Die zweite Säule des «Patient Blood Management» umfasst Massnahmen, die den Blutverlust während und nach der Operation minimieren. Dazu zählen blutsparende Operationstechniken, eine konsequente Blutstillung und die Verbesserung der körpereigenen Blutgerinnung. Darüber hinaus kann Wundblut bei grösseren Blutverlusten aufgefangen, gewaschen und dem Patienten als Infusion­ zurückgegeben werden. Die dritte Säule zielt auf den möglichst rationalen Einsatz von Blutpräparaten auf Basis der gültigen Richtlinien. «Wenn bei einem gut vorbehandelten Patienten das Hämoglobin während der Operation sinkt, und wenn man weiss, was in diesem Fall zu tun ist, passiert rein gar nichts, selbst bei Risikopatienten mit Herzkrankheiten», sagt Prof. Spahn. Befürchtungen, dass es durch einen restriktiven Einsatz von Bluttransfusionen zu einer unzureichenden Sauerstoffversorgung des Gewebes kommen könnte, hält er für einen überholten Mythos.

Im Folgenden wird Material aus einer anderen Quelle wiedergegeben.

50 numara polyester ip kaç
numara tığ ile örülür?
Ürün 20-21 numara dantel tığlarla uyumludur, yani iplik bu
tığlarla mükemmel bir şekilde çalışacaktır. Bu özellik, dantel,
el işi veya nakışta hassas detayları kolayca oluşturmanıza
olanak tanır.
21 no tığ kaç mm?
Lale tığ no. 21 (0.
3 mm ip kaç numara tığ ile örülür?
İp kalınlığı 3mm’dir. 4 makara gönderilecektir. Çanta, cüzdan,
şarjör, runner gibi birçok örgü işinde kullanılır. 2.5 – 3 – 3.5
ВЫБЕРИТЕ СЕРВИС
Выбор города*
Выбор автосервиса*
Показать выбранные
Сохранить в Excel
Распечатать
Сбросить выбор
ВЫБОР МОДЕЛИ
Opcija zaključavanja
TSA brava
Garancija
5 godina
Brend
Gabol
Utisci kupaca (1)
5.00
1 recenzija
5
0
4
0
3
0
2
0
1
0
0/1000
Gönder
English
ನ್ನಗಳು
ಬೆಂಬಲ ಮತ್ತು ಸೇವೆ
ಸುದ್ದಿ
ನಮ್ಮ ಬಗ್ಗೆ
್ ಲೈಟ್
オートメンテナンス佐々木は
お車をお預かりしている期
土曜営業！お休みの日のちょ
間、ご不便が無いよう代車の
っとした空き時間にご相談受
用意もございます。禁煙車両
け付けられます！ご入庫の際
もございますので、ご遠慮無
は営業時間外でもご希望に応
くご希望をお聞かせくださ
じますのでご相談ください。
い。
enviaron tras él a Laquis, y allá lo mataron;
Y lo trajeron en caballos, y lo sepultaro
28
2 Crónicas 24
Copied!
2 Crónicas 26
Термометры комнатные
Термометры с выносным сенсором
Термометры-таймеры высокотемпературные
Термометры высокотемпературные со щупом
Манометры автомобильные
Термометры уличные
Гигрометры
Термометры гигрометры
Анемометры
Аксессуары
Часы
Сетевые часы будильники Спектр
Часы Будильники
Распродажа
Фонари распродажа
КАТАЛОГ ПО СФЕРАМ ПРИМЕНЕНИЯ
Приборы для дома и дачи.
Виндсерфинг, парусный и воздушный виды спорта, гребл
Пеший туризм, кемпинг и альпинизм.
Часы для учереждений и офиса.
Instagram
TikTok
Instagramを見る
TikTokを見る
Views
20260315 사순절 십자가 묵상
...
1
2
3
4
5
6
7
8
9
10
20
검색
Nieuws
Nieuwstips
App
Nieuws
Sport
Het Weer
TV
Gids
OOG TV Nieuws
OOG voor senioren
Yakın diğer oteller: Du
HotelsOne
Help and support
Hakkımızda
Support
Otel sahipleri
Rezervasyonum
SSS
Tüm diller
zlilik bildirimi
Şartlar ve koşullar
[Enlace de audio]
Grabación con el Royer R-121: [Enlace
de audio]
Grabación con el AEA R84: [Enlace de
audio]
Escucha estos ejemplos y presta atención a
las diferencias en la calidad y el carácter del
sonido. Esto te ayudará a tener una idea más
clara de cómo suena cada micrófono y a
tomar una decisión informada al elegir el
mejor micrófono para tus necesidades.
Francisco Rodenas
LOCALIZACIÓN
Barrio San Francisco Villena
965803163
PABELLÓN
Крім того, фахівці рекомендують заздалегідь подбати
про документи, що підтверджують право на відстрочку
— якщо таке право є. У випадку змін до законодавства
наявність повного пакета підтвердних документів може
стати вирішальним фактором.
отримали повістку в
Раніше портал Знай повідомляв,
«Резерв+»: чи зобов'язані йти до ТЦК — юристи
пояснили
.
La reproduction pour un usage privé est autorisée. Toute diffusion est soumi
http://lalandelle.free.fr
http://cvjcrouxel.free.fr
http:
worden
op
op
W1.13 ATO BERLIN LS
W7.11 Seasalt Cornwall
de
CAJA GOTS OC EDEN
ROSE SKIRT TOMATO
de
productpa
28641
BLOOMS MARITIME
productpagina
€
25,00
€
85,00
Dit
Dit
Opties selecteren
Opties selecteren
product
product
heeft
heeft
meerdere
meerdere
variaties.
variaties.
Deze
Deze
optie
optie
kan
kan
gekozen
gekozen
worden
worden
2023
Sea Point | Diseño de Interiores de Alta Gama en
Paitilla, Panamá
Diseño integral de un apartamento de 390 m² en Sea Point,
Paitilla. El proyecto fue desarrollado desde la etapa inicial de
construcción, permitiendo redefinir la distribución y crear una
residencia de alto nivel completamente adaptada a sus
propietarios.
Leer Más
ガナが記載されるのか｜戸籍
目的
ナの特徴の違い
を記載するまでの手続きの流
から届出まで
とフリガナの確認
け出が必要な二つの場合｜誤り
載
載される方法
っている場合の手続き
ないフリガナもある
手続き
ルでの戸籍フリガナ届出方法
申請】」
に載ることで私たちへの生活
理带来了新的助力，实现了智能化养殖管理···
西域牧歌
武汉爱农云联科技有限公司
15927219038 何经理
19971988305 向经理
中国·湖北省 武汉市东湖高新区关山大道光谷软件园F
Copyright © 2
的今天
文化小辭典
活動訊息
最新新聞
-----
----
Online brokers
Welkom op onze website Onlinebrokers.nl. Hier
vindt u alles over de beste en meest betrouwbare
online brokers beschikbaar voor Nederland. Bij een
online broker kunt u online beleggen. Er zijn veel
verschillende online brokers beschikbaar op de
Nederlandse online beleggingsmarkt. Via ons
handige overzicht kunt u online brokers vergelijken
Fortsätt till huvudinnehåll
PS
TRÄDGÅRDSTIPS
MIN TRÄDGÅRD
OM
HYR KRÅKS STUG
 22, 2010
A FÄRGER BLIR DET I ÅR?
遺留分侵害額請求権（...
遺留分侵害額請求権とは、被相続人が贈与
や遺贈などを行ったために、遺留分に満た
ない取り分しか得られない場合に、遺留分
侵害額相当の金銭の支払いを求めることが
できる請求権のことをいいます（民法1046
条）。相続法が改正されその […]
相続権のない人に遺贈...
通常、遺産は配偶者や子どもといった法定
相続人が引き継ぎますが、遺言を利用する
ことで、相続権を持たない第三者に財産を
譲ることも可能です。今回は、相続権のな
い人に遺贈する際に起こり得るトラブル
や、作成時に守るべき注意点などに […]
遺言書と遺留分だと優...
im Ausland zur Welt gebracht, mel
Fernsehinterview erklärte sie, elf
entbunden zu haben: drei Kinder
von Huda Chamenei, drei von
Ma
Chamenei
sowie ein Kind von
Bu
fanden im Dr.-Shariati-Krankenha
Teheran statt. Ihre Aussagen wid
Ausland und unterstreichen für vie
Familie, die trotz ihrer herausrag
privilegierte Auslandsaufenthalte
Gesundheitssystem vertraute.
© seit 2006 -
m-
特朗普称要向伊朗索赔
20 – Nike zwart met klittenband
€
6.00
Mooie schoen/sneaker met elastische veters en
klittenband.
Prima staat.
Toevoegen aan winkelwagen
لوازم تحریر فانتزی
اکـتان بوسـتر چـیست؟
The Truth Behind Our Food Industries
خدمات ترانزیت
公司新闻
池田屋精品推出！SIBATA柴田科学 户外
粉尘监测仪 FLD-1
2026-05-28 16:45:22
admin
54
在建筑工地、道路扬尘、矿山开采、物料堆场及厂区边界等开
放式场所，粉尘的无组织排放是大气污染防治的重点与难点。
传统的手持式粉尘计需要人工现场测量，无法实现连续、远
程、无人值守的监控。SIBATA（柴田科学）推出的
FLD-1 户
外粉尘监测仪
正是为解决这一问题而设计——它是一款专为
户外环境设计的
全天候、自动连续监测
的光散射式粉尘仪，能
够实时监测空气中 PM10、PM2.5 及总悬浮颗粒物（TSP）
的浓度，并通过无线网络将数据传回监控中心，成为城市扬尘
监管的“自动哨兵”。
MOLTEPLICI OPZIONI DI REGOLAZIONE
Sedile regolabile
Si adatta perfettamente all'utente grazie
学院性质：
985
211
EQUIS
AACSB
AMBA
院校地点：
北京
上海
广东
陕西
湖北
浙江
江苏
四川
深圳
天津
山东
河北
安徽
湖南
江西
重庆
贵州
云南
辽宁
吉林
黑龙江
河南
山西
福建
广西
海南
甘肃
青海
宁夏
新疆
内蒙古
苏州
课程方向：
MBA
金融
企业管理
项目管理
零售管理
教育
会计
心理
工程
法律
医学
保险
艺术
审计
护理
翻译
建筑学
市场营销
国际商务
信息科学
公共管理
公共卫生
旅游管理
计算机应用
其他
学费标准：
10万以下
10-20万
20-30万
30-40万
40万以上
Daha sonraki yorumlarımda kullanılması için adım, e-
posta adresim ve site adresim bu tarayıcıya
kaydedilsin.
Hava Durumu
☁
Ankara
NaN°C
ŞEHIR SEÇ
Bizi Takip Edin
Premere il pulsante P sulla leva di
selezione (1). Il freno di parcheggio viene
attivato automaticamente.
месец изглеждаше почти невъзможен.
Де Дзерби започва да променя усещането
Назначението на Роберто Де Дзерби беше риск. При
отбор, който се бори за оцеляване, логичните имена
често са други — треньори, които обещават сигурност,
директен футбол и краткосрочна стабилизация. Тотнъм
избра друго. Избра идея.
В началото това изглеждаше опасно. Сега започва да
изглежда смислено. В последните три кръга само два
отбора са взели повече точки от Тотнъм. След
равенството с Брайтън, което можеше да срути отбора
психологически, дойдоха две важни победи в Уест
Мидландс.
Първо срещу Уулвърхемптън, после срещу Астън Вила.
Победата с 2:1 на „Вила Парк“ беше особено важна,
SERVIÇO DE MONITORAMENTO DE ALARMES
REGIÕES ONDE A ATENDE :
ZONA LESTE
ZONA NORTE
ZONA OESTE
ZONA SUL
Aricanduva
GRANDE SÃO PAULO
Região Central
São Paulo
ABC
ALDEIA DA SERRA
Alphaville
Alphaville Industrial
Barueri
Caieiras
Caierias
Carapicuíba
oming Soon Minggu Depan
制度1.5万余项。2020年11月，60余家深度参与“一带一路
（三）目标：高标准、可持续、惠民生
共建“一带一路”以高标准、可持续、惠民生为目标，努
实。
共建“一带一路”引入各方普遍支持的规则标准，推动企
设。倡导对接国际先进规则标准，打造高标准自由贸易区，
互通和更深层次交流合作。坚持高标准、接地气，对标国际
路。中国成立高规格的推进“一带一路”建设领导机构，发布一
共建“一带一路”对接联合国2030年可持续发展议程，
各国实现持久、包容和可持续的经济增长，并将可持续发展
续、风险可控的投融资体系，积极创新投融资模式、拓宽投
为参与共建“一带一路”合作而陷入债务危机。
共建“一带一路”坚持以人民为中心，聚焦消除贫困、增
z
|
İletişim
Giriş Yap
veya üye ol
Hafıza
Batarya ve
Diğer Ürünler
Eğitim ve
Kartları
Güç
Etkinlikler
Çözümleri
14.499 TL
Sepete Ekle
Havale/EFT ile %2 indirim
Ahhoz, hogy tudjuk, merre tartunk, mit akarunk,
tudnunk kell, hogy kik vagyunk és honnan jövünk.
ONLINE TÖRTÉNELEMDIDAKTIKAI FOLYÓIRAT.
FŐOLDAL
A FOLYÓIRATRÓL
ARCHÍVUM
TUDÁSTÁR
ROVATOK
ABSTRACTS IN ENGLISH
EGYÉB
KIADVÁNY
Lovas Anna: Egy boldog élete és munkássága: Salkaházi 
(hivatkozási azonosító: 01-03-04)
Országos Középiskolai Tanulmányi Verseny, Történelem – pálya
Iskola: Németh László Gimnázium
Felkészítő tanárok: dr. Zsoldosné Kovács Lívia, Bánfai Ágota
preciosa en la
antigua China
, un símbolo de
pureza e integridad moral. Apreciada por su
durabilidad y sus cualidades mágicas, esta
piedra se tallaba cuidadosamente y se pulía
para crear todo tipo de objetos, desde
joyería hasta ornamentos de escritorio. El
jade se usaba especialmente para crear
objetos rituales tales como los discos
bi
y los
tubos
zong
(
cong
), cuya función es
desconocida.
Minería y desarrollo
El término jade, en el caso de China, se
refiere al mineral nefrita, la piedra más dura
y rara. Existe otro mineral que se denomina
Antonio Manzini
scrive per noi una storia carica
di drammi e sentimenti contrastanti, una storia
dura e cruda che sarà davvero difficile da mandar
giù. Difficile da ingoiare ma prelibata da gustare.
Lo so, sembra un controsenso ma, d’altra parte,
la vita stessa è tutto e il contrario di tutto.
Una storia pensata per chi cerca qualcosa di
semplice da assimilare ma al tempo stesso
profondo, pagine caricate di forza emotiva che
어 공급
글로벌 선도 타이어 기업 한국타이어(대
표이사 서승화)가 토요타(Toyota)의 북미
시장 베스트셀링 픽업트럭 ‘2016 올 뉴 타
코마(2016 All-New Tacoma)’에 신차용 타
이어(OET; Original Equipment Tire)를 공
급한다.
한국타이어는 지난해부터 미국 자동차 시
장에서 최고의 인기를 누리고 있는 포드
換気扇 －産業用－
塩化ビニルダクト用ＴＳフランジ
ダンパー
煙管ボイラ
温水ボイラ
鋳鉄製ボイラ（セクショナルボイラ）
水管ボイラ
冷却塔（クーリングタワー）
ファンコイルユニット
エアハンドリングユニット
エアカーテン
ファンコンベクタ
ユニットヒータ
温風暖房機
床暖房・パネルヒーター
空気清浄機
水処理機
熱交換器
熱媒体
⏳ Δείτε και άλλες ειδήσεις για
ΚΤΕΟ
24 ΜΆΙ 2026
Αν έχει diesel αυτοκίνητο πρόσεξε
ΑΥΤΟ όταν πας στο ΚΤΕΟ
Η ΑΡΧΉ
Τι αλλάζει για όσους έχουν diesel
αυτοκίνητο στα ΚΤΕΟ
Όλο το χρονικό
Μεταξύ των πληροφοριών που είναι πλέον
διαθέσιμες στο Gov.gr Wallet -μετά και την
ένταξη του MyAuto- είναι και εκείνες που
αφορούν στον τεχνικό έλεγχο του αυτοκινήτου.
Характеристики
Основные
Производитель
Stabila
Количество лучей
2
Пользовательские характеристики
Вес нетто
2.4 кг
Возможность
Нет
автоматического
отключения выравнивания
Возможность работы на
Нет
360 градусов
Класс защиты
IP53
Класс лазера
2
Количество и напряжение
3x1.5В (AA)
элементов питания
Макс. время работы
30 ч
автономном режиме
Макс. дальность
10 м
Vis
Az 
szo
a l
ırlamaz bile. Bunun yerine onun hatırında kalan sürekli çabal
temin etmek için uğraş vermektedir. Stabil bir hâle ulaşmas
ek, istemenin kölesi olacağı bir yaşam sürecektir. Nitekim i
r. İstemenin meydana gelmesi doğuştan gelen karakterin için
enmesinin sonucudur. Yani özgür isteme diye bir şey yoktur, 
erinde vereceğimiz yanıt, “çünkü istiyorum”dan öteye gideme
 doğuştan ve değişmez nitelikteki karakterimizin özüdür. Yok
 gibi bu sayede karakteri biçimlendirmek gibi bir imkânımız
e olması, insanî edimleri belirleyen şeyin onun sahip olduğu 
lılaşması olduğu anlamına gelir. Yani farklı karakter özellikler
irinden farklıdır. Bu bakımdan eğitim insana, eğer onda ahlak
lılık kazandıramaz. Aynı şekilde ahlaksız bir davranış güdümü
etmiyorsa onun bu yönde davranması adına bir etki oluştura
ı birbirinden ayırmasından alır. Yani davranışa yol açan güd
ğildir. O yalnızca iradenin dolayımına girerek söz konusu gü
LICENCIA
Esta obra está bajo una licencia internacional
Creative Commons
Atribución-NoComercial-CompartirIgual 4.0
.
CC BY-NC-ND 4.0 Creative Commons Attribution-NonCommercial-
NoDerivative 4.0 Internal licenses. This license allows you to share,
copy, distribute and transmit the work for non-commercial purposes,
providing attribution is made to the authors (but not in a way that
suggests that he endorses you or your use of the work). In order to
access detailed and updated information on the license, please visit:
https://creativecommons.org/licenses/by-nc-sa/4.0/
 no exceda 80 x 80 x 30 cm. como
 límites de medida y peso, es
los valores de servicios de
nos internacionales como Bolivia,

Die Wirksamkeit des «Patient Blood Managements» ist wissenschaftlich unbestritten und konnte wiederholt gezeigt werden. «Die Transfusionshäufigkeit konnten wir mit diesem Programm schlicht halbieren», sagt Prof. Spahn. «Das ist ein riesiger Schritt für die Sicherheit der Patienten und zur Einsparung von Kosten.» Das gehe aber nur im Teamwork mit allen Beteiligten, mit dem Blutspendedienst, den Chirurgen und Anästhesisten und vor allem mit den Hausärzten. Denn sie sind es, welche ihre Patienten am besten kennen, eine vorbestehende Anämie abklären und diese wirksam behandeln können.

Dieser Eintrag wurde veröffentlicht am 14.08.2014.